Coarse-grained TLP decomposes computation into data movement and kernel execution, pipelined across the accelerator. Aggressive mapping of memory arrays onto independent AXI interfaces, and the decoupling of read/write channels for frequently updated arrays, alleviates memory bottlenecks and enables deep pipeline operation. Microarchitectural optimization is applied selectively to latency-critical inner loops and BRAM/URAM-resident matrix accesses, leveraging loop pipelining, targeted unrolling, and array partitioning without violating resource constraints or inducing timing closure failures.
Empirical Evaluation
Performance scalability is analyzed as a function of mesh node count, with execution time scaling linearly. The proposed accelerator achieves a 7.9× speedup over the best Vitis-HLS optimized baseline, attributable to architectural restructuring, TLP, and memory optimizations—where the baseline is limited by congestion-induced frequency ceilings and less effective resource utilization.
Figure 4: Execution time scaling across different mesh node counts for both optimized and baseline FPGA implementations.
The architecture incurs only a moderate increase in FPGA resource usage compared to the Vitis baseline (1.5× in FF%/LUT%, 1.9× in BRAM/DSP%, and 16.8× in URAM%), which is justified by the substantial throughput gain. When benchmarked against a high-end Intel Xeon Silver 4210 CPU, the accelerator provides a 45% latency reduction and 3.64× lower average power consumption, an especially significant result for large-scale, real-time, or energy-constrained CFD applications.
Implications and Future Directions
The reported results demonstrate that methodical dataflow-oriented and resource-aware design for FPGA-based acceleration of FEM-based Navier-Stokes solvers can dramatically outpace both software implementations and generic HLS-optimized hardware kernels. The separation of tasks onto dedicated SLRs, minimization of initiation intervals via targeted pipelining/unrolling, and explicit management of off-chip bandwidth constitute concrete, replicable design strategies for future scientific computing accelerators.
Practically, this architecture provides a blueprint for enabling large-scale, high-fidelity CFD studies within practical time and energy budgets for domains such as aerodynamic shape optimization, urban wind modeling, or reactive flows. The flexibility offered by FPGA reconfiguration is particularly salient for workflows demanding frequent variation in boundary conditions or mesh topology.

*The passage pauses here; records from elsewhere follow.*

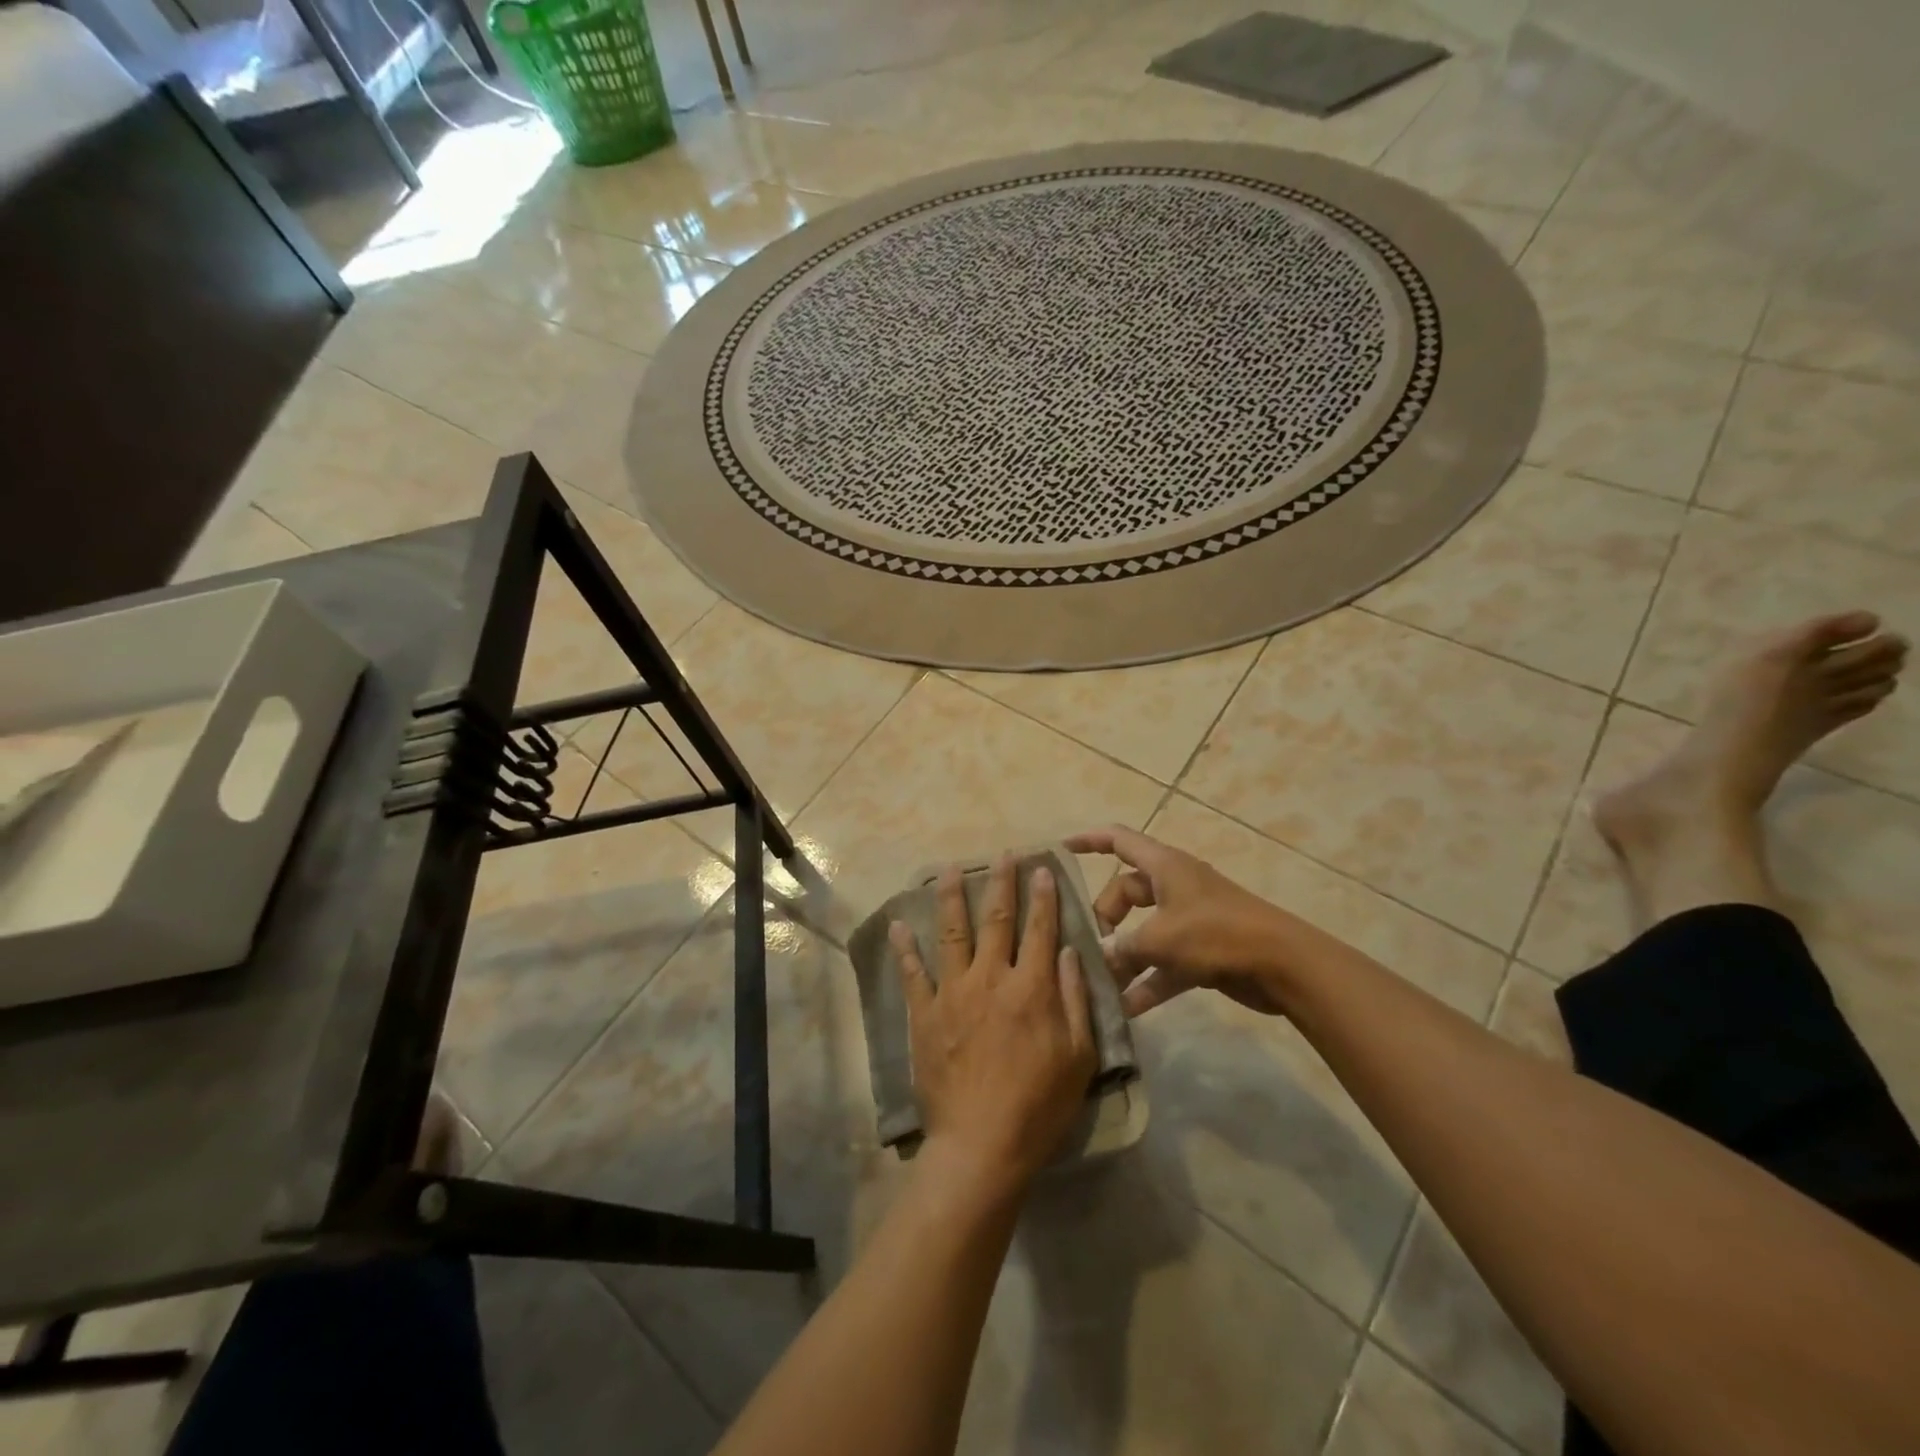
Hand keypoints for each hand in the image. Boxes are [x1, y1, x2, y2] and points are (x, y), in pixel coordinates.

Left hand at [890, 858, 1097, 1188]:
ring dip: (951, 898)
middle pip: (997, 920)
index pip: (1040, 929)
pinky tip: (898, 926)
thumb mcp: (1079, 1056)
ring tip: (949, 870)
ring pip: (952, 933)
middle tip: (1003, 855)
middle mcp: (991, 978)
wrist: (982, 1144)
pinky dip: (905, 949)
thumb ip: (1075, 999)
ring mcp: (953, 993)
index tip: (1041, 868)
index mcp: (1032, 988)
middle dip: (1002, 883)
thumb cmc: (1039, 1105)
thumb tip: (1069, 951)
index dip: (1043, 897)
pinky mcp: (925, 1014)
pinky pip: (913, 974)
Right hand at [1065, 825, 1292, 1016]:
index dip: (1089, 840)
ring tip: (1100, 983)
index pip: (1119, 840)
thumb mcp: (1161, 938)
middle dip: (1105, 918)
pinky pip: (1164, 963)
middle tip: (1090, 945)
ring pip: (1144, 931)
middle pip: (1126, 892)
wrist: (1282, 965)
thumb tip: (1100, 958)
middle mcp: (1174, 887)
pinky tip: (1127, 1009)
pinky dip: (1148, 981)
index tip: (1061, 850)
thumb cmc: (1217, 934)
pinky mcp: (1202, 951)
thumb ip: (1123, 947)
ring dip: (1124, 956)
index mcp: (1164, 866)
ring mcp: (1189, 919)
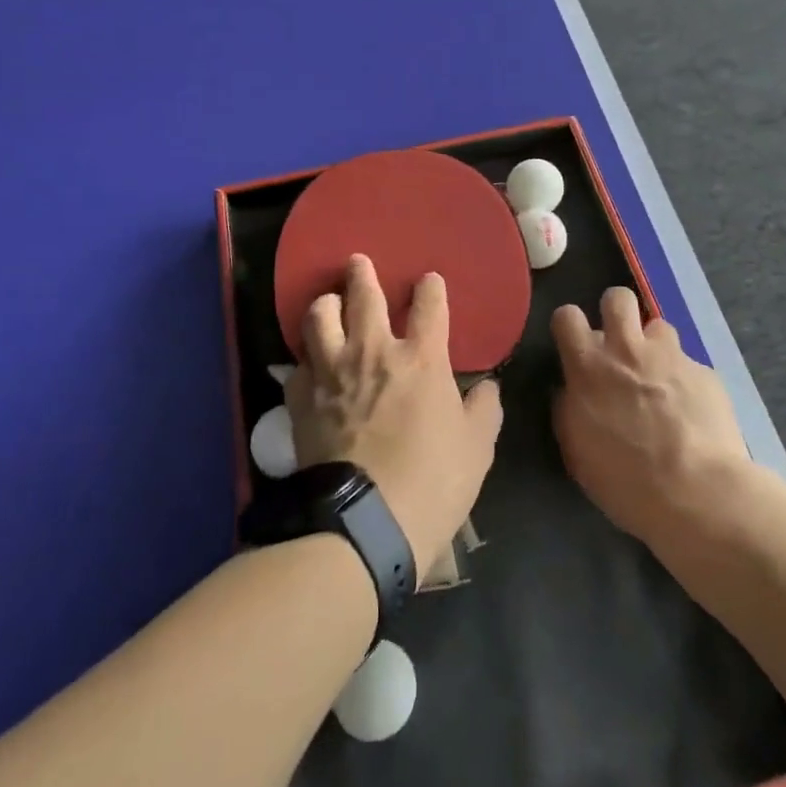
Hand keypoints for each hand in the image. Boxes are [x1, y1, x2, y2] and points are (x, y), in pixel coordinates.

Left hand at [289, 255, 503, 572]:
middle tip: (357, 261)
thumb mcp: (477, 449)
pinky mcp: (301, 401)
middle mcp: (373, 353)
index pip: (429, 305)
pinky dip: (305, 362)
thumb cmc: (432, 483)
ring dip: (325, 305)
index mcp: (422, 359)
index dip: (431, 288)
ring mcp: (332, 374)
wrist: (364, 524)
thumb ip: (484, 410)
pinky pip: (297, 367)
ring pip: (319, 318)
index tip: (429, 281)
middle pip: (364, 297)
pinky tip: (309, 367)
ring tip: (328, 303)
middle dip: (362, 274)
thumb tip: (488, 388)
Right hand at [552, 287, 752, 548]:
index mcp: (589, 366)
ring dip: (654, 346)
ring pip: (658, 326)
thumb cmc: (625, 480)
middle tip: (619, 343)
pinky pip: (689, 364)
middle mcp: (628, 349)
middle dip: (616, 312)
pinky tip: (690, 410)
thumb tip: (568, 390)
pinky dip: (685, 380)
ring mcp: (671, 356)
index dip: (569, 325)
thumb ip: (568, 409)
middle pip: (617, 297)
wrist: (697, 492)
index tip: (575, 344)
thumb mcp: (577, 451)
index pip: (567, 315)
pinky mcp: (705, 372)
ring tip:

Theoretically, the correspondence between algorithmic hotspots and architectural partitioning presents a scalable template for multi-kernel acceleration strategies in broader PDE-constrained simulation domains. Further advances could incorporate mixed-precision arithmetic, adaptive mesh refinement on-the-fly, or hardware/software co-design for multiscale multiphysics coupling.
Conclusion
This work substantiates the efficacy of dataflow-optimized, reconfigurable FPGA architectures for FEM-based Navier-Stokes solvers, offering substantial improvements in speed and energy over both CPU and state-of-the-art HLS-optimized baselines. These advances enable complex, industrial-grade CFD workloads to scale efficiently and flexibly, with clear implications for next-generation high-performance scientific computing architectures.